— YOUR TASK —
A word-for-word copy of the entries, with the images left out, is what you should write.
+===+
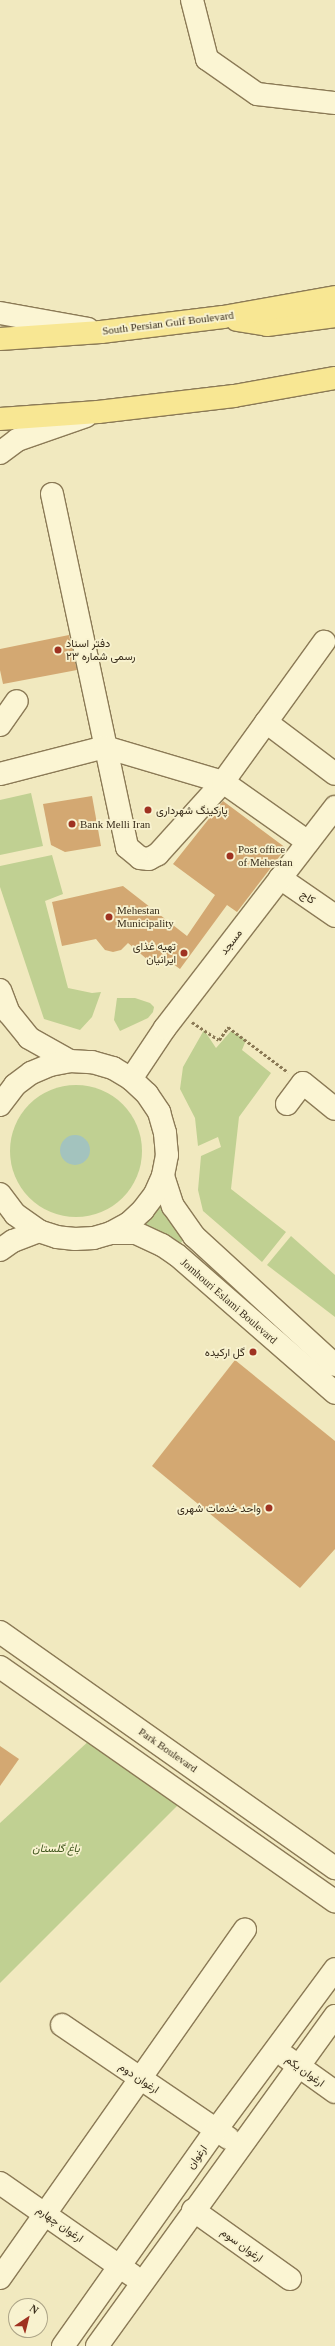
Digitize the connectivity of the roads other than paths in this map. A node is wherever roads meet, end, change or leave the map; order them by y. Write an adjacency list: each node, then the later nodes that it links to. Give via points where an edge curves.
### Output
1 (192, 0): 2 (street, via 207,59 257,94)
2 (335, 103)
3 (335, 297): 6 (main road, South Persian Gulf Boulevard)
4 (0, 312): 7 (street)
5 (335, 316): 6 (main road, via 267,325)
6 (223, 318): 7 (main road, South Persian Gulf Boulevard)
7 (101, 332): 8 (main road, South Persian Gulf Boulevard)
8 (0, 339)
9 (335, 367): 11 (main road, via 272,379)
10 (335, 378): 11 (main road)
11 (234, 396): 12 (main road)
12 (98, 412): 13 (main road); 14 (street, via 17,440)
13 (0, 420)
14 (0, 453)
15 (52, 494): 20 (street)
16 (324, 642): 18 (street)
17 (17, 702): 19 (street)
18 (266, 722): 22 (street); 23 (street)
19 (0, 725)
20 (105, 747): 21 (street); 23 (street); 23 (street, via 127,847 140,858 150,859 158,854)
21 (0, 774)
22 (335, 774)
23 (223, 782): 25 (street)
24 (335, 807): 25 (street, مسجد)
25 (308, 842): 26 (street, مسجد)
26 (280, 878): 27 (street, کاج); 30 (street, مسجد, via 178,1012)
27 (335, 916)
28 (0, 990): 29 (street, via 9,1013 29,1038)
29 (70, 1061): 30 (street, via 92,1062 113,1068); 32 (street, via 50,1065 31,1073 15,1085)
30 (131, 1079): 34 (street, via 147,1094 158,1112 165,1133 167,1155)
31 (287, 1104): 33 (street, via 302,1083)
32 (0, 1105)
33 (335, 1108)
34 (163, 1176): 37 (street, via 144,1210 129,1223); 39 (street, Jomhouri Eslami Boulevard, via 173,1206 194,1236)
35 (0, 1194): 36 (street, via 15,1214)
36 (39, 1231): 37 (street, via 75,1239 94,1238); 38 (street, via 13,1241)
37 (111, 1233): 40 (street, Jomhouri Eslami Boulevard, via 136,1233 162,1244)
38 (0, 1250)
39 (335, 1365)
40 (335, 1393)
41 (0, 1632): 43 (street, Park Boulevard)
42 (0, 1667): 44 (street)
43 (335, 1868)
44 (335, 1902)
45 (245, 1930): 51 (street)
46 (335, 1969): 49 (street, ارغوان)
47 (335, 2016): 50 (street)
48 (62, 2025): 51 (street, ارغوان دوم)
49 (275, 2049): 50 (street, ارغوان یکم); 53 (street, ارغوان)
50 (298, 2066): 52 (street, ارغوان یکم); 54 (street)
51 (141, 2079): 53 (street, ارغوان دوم); 57 (street)
52 (335, 2092)
53 (216, 2130): 54 (street, ارغوان دوم); 58 (street, ارغوان)
54 (240, 2146): 56 (street)
55 (0, 2182): 57 (street, ارغوان چهارم)
56 (193, 2210): 60 (street, ارغوان سوم); 61 (street)
57 (45, 2214): 58 (street, ارغوان چهارم); 59 (street)
58 (120, 2266): 61 (street, ارغوان چهارم); 62 (street, ارغوان)
59 (0, 2278)
60 (290, 2279)
61 (142, 2282): 64 (street)
62 (68, 2339): 63 (street)
63 (92, 2346)
64 (97, 2346)

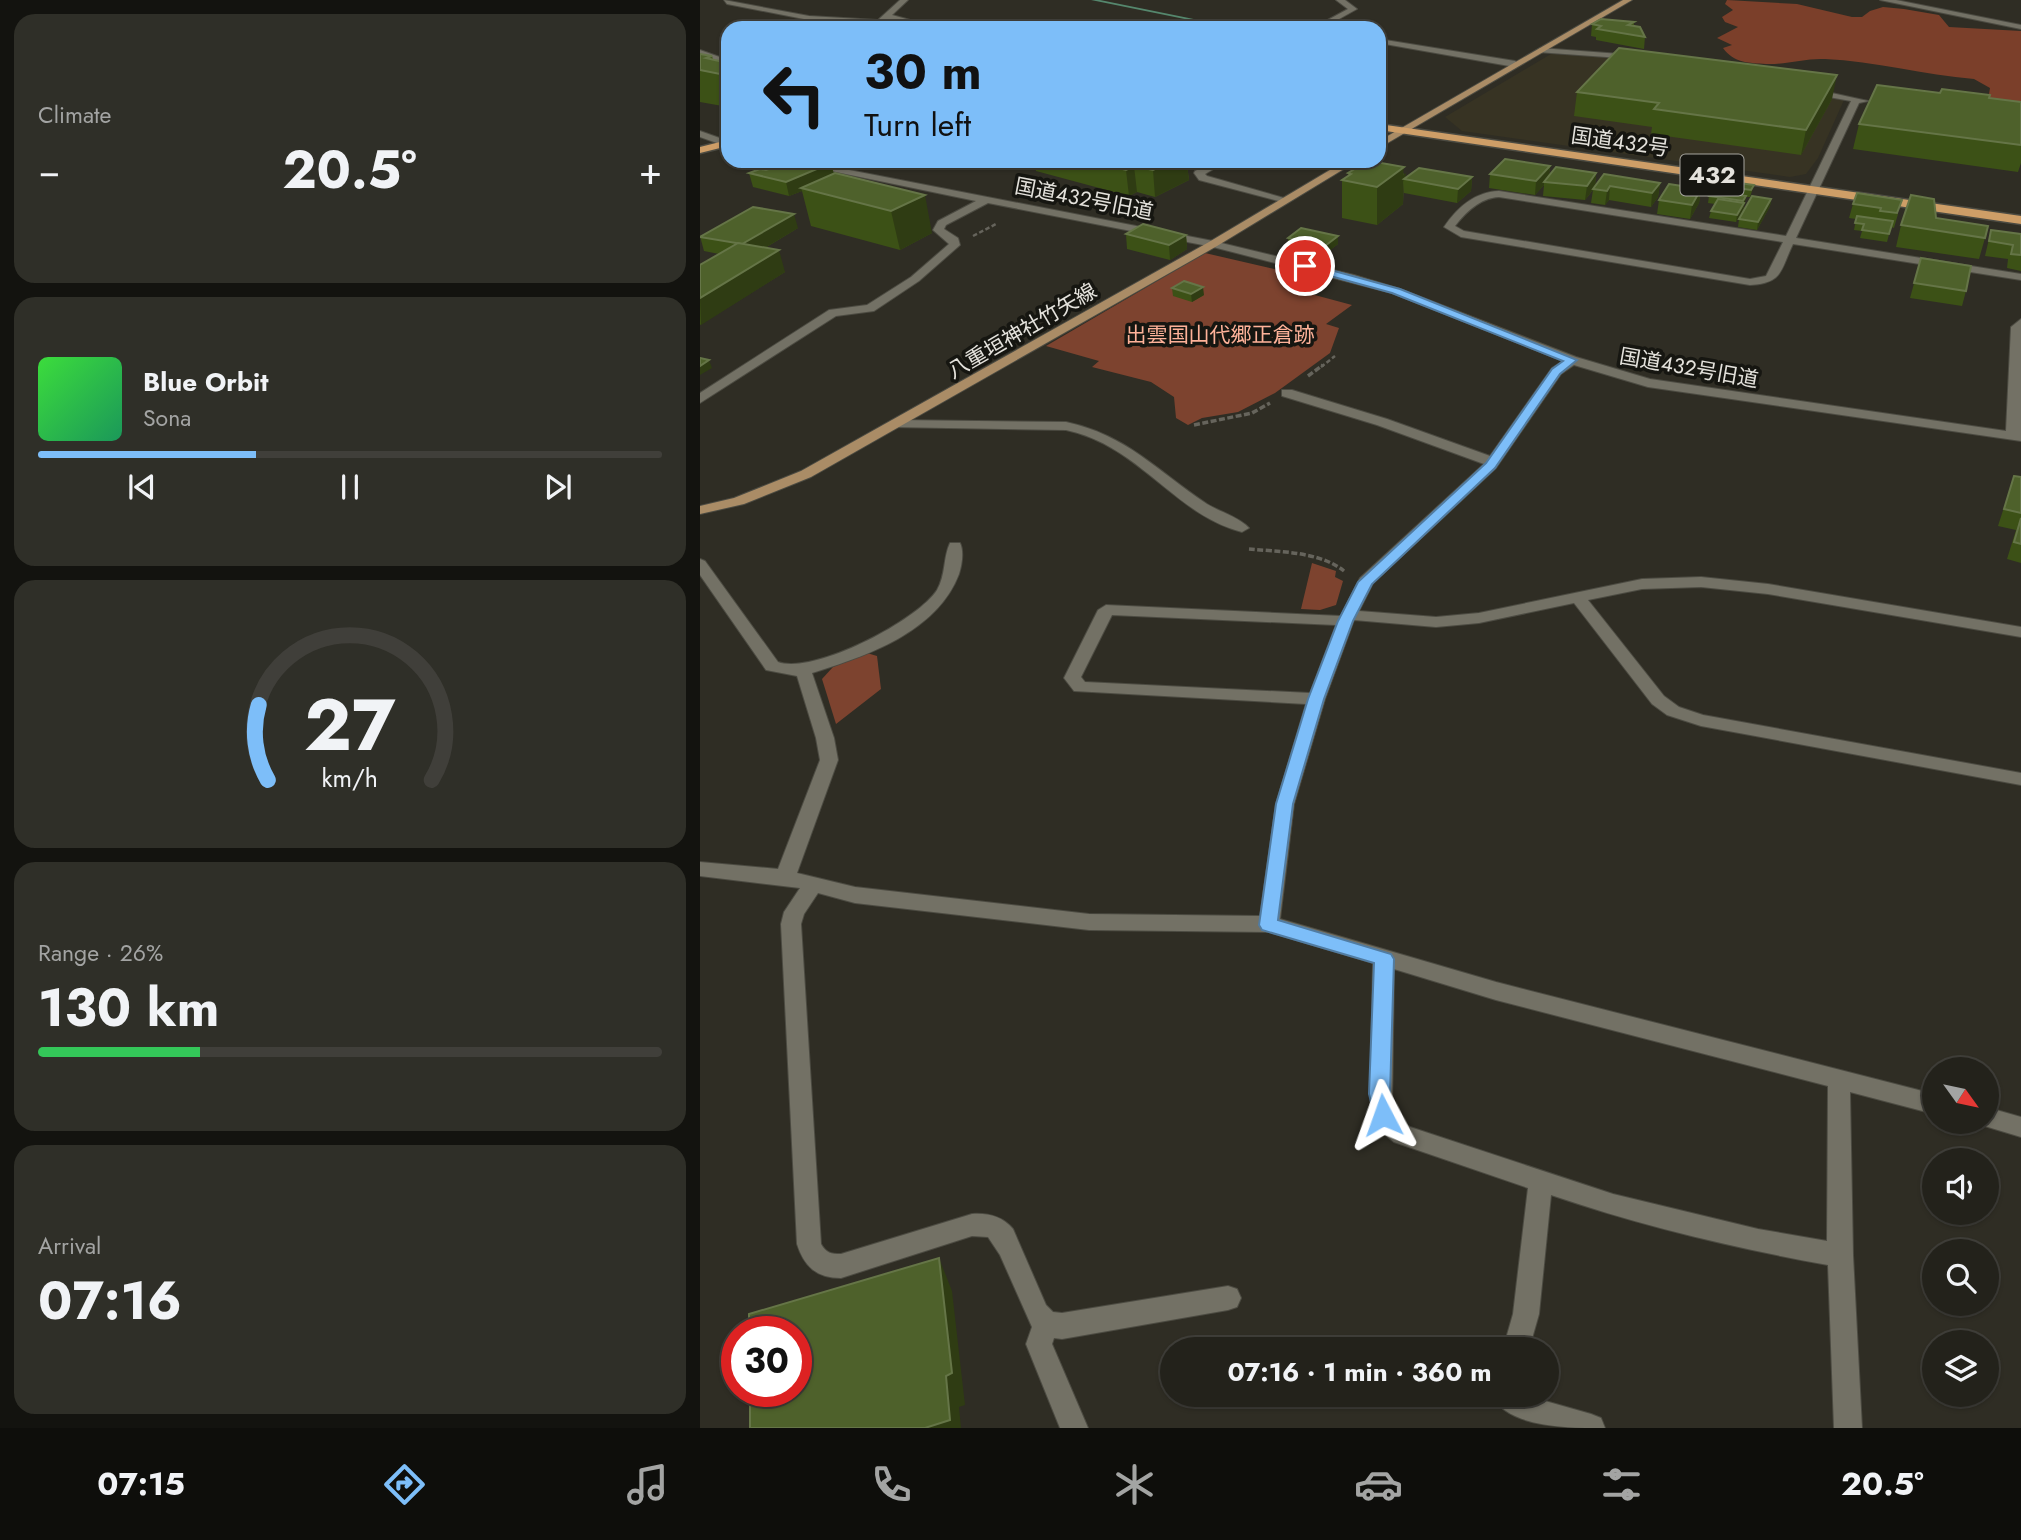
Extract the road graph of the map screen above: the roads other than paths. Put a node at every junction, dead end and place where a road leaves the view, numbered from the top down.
1 (904, 0) edge
2 (1340, 0) edge
3 (1628, 0) edge
4 (1884, 0) edge
5 (727, 2) edge
6 (862, 21) edge
7 (881, 21) edge
8 (896, 21) edge
9 (914, 21) edge
10 (1330, 21) edge
11 (2021, 27) edge
12 (1386, 42) edge
13 (1540, 50) junction
14 (700, 52) edge
15 (721, 60) edge
16 (1648, 60) edge
17 (1515, 64) junction
18 (1803, 90) edge
19 (1856, 100) junction
20 (1881, 103) edge
21 (1386, 128) edge
22 (1403, 130) junction
23 (700, 134) edge
24 (1386, 141) edge
25 (721, 142) edge
26 (721, 146) edge
27 (700, 150) edge
28 (824, 168) edge
29 (1209, 168) edge
30 (1340, 168) edge
31 (1813, 190) junction
32 (986, 200) junction
33 (1286, 200) junction
34 (2021, 220) edge
35 (1789, 240) junction
36 (1213, 244) junction
37 (2021, 276) edge
38 (2021, 323) edge
39 (1572, 360) junction
40 (1287, 393) dead end
41 (700, 399) edge
42 (896, 424) junction
43 (2017, 437) edge
44 (1493, 463) junction
45 (700, 510) edge
46 (1242, 528) road end
47 (955, 546) dead end
48 (700, 564) edge
49 (1577, 596) junction
50 (1347, 618) junction
51 (2021, 632) edge
52 (803, 670) junction
53 (1316, 699) junction
54 (2021, 779) edge
55 (700, 869) edge
56 (785, 877) junction
57 (814, 884) junction
58 (1269, 925) junction
59 (1384, 959) junction
60 (1839, 1080) junction
61 (1922, 1101) edge
62 (1999, 1121) edge
63 (2021, 1127) edge
64 (1541, 1181) junction
65 (1840, 1255) junction
66 (1228, 1298) dead end
67 (1046, 1324) junction
68 (1519, 1337) edge
69 (1517, 1407) edge
70 (1074, 1428) edge
71 (1591, 1428) edge
72 (1848, 1428) edge

1 - 7 street
2 - 10 street
3 - 13 main road
4 - 11 street
5 - 6 street
8 - 9 street
12 - 17 street
13 - 16 street
13 - 17 main road
14 - 15 street
17 - 22 main road
18 - 19 street
19 - 20 street
19 - 31 street
21 - 22 highway, 国道432号 / 432
22 - 24 main road
22 - 31 highway, 国道432号 / 432
23 - 25 street
26 - 27 highway
28 - 32 street, 国道432号旧道
29 - 33 street
30 - 33 main road, 八重垣神社竹矢線
31 - 34 highway, 国道432号 / 432
31 - 35 street
32 - 36 street, 国道432号旧道
32 - 41 street
33 - 36 main road, 八重垣神社竹矢線
35 - 35 street
35 - 37 street
36 - 39 street, 国道432号旧道
36 - 42 main road, 八重垣神社竹矢線
38 - 43 street
39 - 43 street, 国道432号旧道
39 - 44 street
40 - 44 street
42 - 45 main road, 八重垣神社竹矢線
42 - 46 street
44 - 50 street
47 - 52 street
48 - 52 street
49 - 50 street
49 - 51 street
49 - 54 street
50 - 53 street
50 - 53 street
52 - 56 street
53 - 58 street
55 - 56 street
56 - 57 street
57 - 58 street
57 - 67 street
58 - 59 street
59 - 60 street
59 - 64 street
60 - 61 street
60 - 65 street
62 - 63 street
64 - 65 street
64 - 68 street
65 - 72 street
66 - 67 street
67 - 70 street
69 - 71 street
+===+
— EXPECTED OUTPUT —
Digitize the connectivity of the roads other than paths in this map. A node is wherever roads meet, end, change or leave the map; order them by y. Write an adjacency list: each node, then the later nodes that it links to. Give via points where an edge curves.
### Output
1 (192, 0): 2 (street, via 207,59 257,94)
2 (335, 103)
3 (335, 297): 6 (main road, South Persian Gulf Boulevard)
4 (0, 312): 7 (street)
5 (335, 316): 6 (main road, via 267,325)
6 (223, 318): 7 (main road, South Persian Gulf Boulevard)
7 (101, 332): 8 (main road, South Persian Gulf Boulevard)
8 (0, 339)
9 (335, 367): 11 (main road, via 272,379)
10 (335, 378): 11 (main road)
11 (234, 396): 12 (main road)
12 (98, 412): 13 (main road); 14 (street, via 17,440)
13 (0, 420)
14 (0, 453)
15 (52, 494): 20 (street)
16 (324, 642): 18 (street)
17 (17, 702): 19 (street)
18 (266, 722): 22 (street); 23 (street)
19 (0, 725)
20 (105, 747): 21 (street); 23 (street); 23 (street, via 127,847 140,858 150,859 158,854)
21 (0, 774)
22 (335, 774)
23 (223, 782): 25 (street)
24 (335, 807): 25 (street, مسجد)
25 (308, 842): 26 (street, مسجد)
26 (280, 878): 27 (street, کاج); 30 (street, مسجد, via 178,1012)
27 (335, 916)
28 (0, 990): 29 (street, via 9,1013 29,1038)
29 (70, 1061): 30 (street, via 92,1062 113,1068); 32 (street, via 50,1065 31,1073 15,1085)
30 (131, 1079): 34 (street, via 147,1094 158,1112 165,1133 167,1155)
31 (287, 1104): 33 (street, via 302,1083)
32 (0, 1105)
33 (335, 1108)
34 (163, 1176): 37 (street, via 144,1210 129,1223); 39 (street, Jomhouri Eslami Boulevard, via 173,1206 194,1236)
35 (0, 1194): 36 (street, via 15,1214)
36 (39, 1231): 37 (street, via 75,1239 94,1238); 38 (street, via 13,1241)
37 (111, 1233): 40 (street, Jomhouri Eslami Boulevard, via 136,1233 162,1244)
38 (0, 1250)
39 (335, 1365)
40 (335, 1393)
41 (0, 1632): 43 (street, Park Boulevard)
42 (0, 1667): 44 (street)
43 (335, 1868)
44 (335, 1902)
45 (245, 1930): 51 (street)
46 (335, 1969): 49 (street, ارغوان)
47 (335, 2016): 50 (street)
48 (62, 2025): 51 (street, ارغوان دوم)
49 (275, 2049): 50 (street, ارغوان یکم); 53 (street, ارغوان)
50 (298, 2066): 52 (street, ارغوان یکم); 54 (street)
51 (141, 2079): 53 (street, ارغوان دوم); 57 (street)
52 (335, 2092)
53 (216, 2130): 54 (street, ارغوان دوم); 58 (street, ارغوان)
54 (240, 2146): 56 (street)
55 (0, 2182): 57 (street, ارغوان چهارم)
56 (193, 2210): 60 (street, ارغوان سوم); 61 (street)
57 (45, 2214): 58 (street, ارغوان چهارم); 59 (street)
58 (120, 2266): 61 (street, ارغوان چهارم); 62 (street, ارغوان)
59 (0, 2278)
60 (290, 2279)
61 (142, 2282): 64 (street)
62 (68, 2339): 63 (street)
63 (92, 2346)
64 (97, 2346)

Extract the road graph of the map screen above: the roads other than paths. Put a node at every junction, dead end and place where a road leaves the view, numbered from the top down.
1 (904, 0) edge
2 (1340, 0) edge
3 (1628, 0) edge
4 (1884, 0) edge
5 (727, 2) edge
6 (862, 21) edge
7 (881, 21) edge
8 (896, 21) edge
9 (914, 21) edge
10 (1330, 21) edge
11 (2021, 27) edge
12 (1386, 42) edge
13 (1540, 50) junction
14 (700, 52) edge
15 (721, 60) edge
16 (1648, 60) edge
17 (1515, 64) junction
18 (1803, 90) edge
19 (1856, 100) junction
20 (1881, 103) edge
21 (1386, 128) edge
22 (1403, 130) junction
23 (700, 134) edge
24 (1386, 141) edge
25 (721, 142) edge
26 (721, 146) edge
27 (700, 150) edge
28 (824, 168) edge
29 (1209, 168) edge
30 (1340, 168) edge
31 (1813, 190) junction
32 (986, 200) junction
33 (1286, 200) junction
34 (2021, 220) edge
35 (1789, 240) junction
36 (1213, 244) junction
37 (2021, 276) edge
38 (2021, 323) edge
39 (1572, 360) junction
40 (1287, 393) dead end
41 (700, 399) edge
42 (896, 424) junction
43 (2017, 437) edge
44 (1493, 463) junction
45 (700, 510) edge
46 (1242, 528) road end
47 (955, 546) dead end
48 (700, 564) edge
49 (1577, 596) junction
50 (1347, 618) junction
51 (2021, 632) edge
52 (803, 670) junction
53 (1316, 699) junction
54 (2021, 779) edge
55 (700, 869) edge
56 (785, 877) junction
57 (814, 884) junction
58 (1269, 925) junction
59 (1384, 959) junction
60 (1839, 1080) junction
61 (1922, 1101) edge
62 (1999, 1121) edge
63 (2021, 1127) edge
64 (1541, 1181) junction
65 (1840, 1255) junction
66 (1228, 1298) dead end
67 (1046, 1324) junction
68 (1519, 1337) edge
69 (1517, 1407) edge
70 (1074, 1428) edge
71 (1591, 1428) edge
72 (1848, 1428) edge

1 - 7 street
2 - 10 street
3 - 13 main road
4 - 11 street
5 - 6 street
8 - 9 street
12 - 17 street
13 - 16 street
13 - 17 main road
14 - 15 street
17 - 22 main road
18 - 19 street
19 - 20 street
19 - 31 street
21 - 22 highway, 国道432号 / 432
22 - 24 main road
22 - 31 highway, 国道432号 / 432
23 - 25 street
26 - 27 highway
28 - 32 street, 国道432号旧道
29 - 33 street
30 - 33 main road, 八重垣神社竹矢線
31 - 34 highway, 国道432号 / 432
31 - 35 street
32 - 36 street, 国道432号旧道
32 - 41 street
33 - 36 main road, 八重垣神社竹矢線
35 - 35 street
35 - 37 street
36 - 39 street, 国道432号旧道
36 - 42 main road, 八重垣神社竹矢線
38 - 43 street
39 - 43 street, 国道432号旧道
39 - 44 street
40 - 44 street
42 - 45 main road, 八重垣神社竹矢線
42 - 46 street
44 - 50 street
47 - 52 street
48 - 52 street
49 - 50 street
49 - 51 street
49 - 54 street
50 - 53 street
50 - 53 street
52 - 56 street
53 - 58 street
55 - 56 street
56 - 57 street
57 - 58 street
57 - 67 street
58 - 59 street
59 - 60 street
59 - 64 street
60 - 61 street
60 - 65 street
62 - 63 street
64 - 65 street
64 - 68 street
65 - 72 street
66 - 67 street
67 - 70 street
69 - 71 street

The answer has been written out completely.